Raja yang bijaksana itu tetap diam, menunggu saat yang tepat untuk membalikkan keadaan, kemungkinan sambil menyusun daftar nama orang-orang yang menyuarakan pendapatnya dalam benaknya.
“Sisi itu tampaknya sudah tiba?”
Deia menunjuk ke arah area perdebatan. Di sana ada para uskup yang telah melayani berbagai dewa.
Dan yang berdiri di tengahnya adalah Santa Lucia.
Suasananya jelas berbeda dari saat saya melihatnya di restoran Mersen.
Rambutnya yang keperakan kala itu dikepang, namun kini dibiarkan terurai seraya ia berdoa dengan kedua telapak tangannya rapat-rapat.
Saya mengeluarkan berkas kertas yang telah saya siapkan dan botol air baja untuk minum selama debat.
Sambil melihat sekeliling, Findenai dan Deia menoleh ke arahku sambil tersenyum.
“Hancurkan semuanya dan kembali lagi.”
“Sejujurnya, menurutku bukanlah ide yang bagus untuk membuat gereja marah, tetapi jika harus, hancurkan mereka sepenuhnya.”

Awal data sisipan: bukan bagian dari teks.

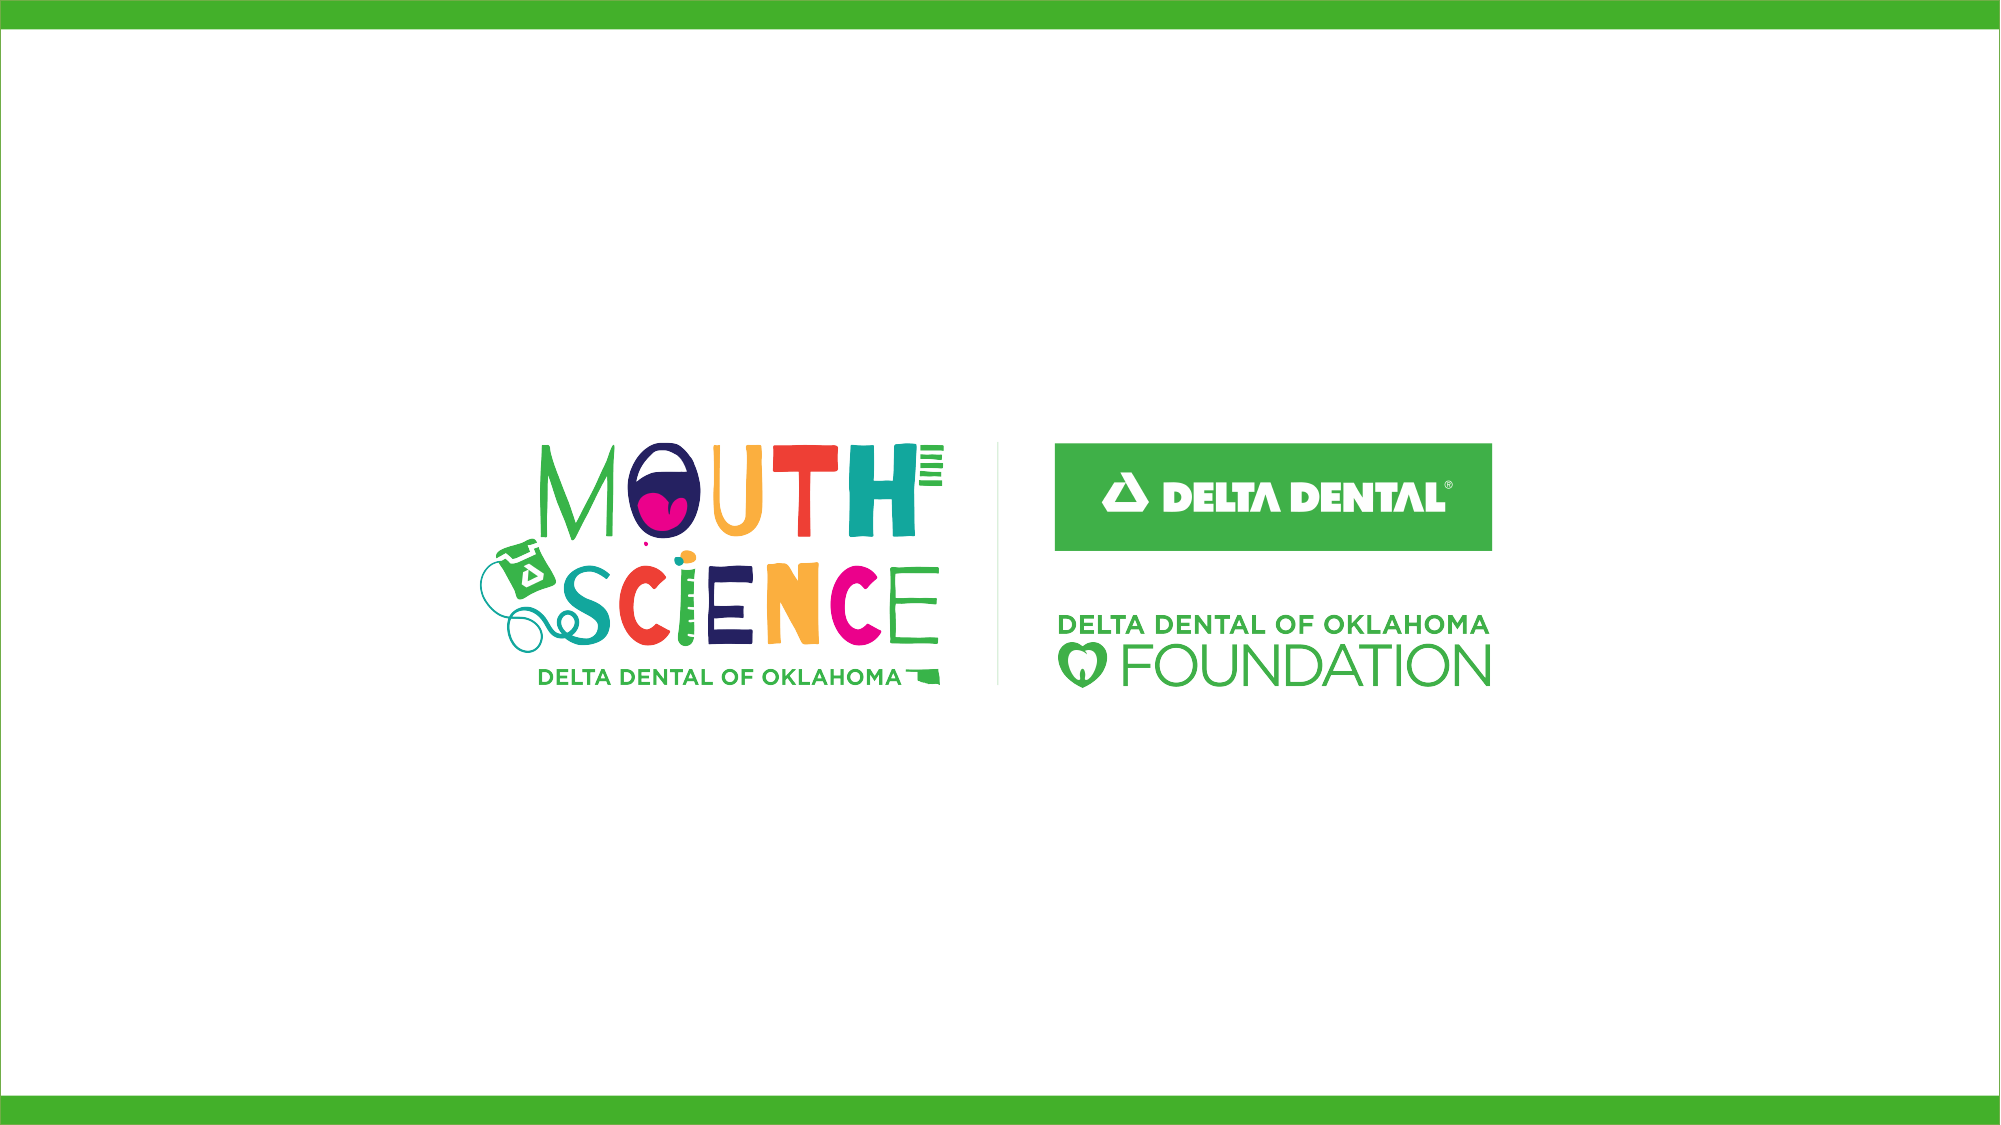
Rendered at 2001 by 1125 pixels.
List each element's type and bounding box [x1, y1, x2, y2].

picture [462, 374, 1537, 750]
text_box [0, 0, 2000, 1125]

Didorong oleh dukungan mereka, saya mengangguk dan menuju luar.
“Buuuuu!”
“Pergi kauuuuuuu!”
“Kerajaan Griffin tidak punya tempat untuk Penyihir Kegelapan!”
“Eksekusi dia! Eksekusi!”
Kerumunan itu pun bersorak mencemooh.
Beberapa bahkan melemparkan sampah atau makanan, tapi sihir perlindungan dari Hakim Pengadilan Penyihir secara alamiah melindungiku.
Akhirnya, saat saya berdiri di depan tempat debat, saya menghadapi tatapan dingin para uskup.
Mataku bertemu dengan mata Lucia, yang tampaknya menjadi satu-satunya yang tidak mampu memahami situasi saat dia menatapku.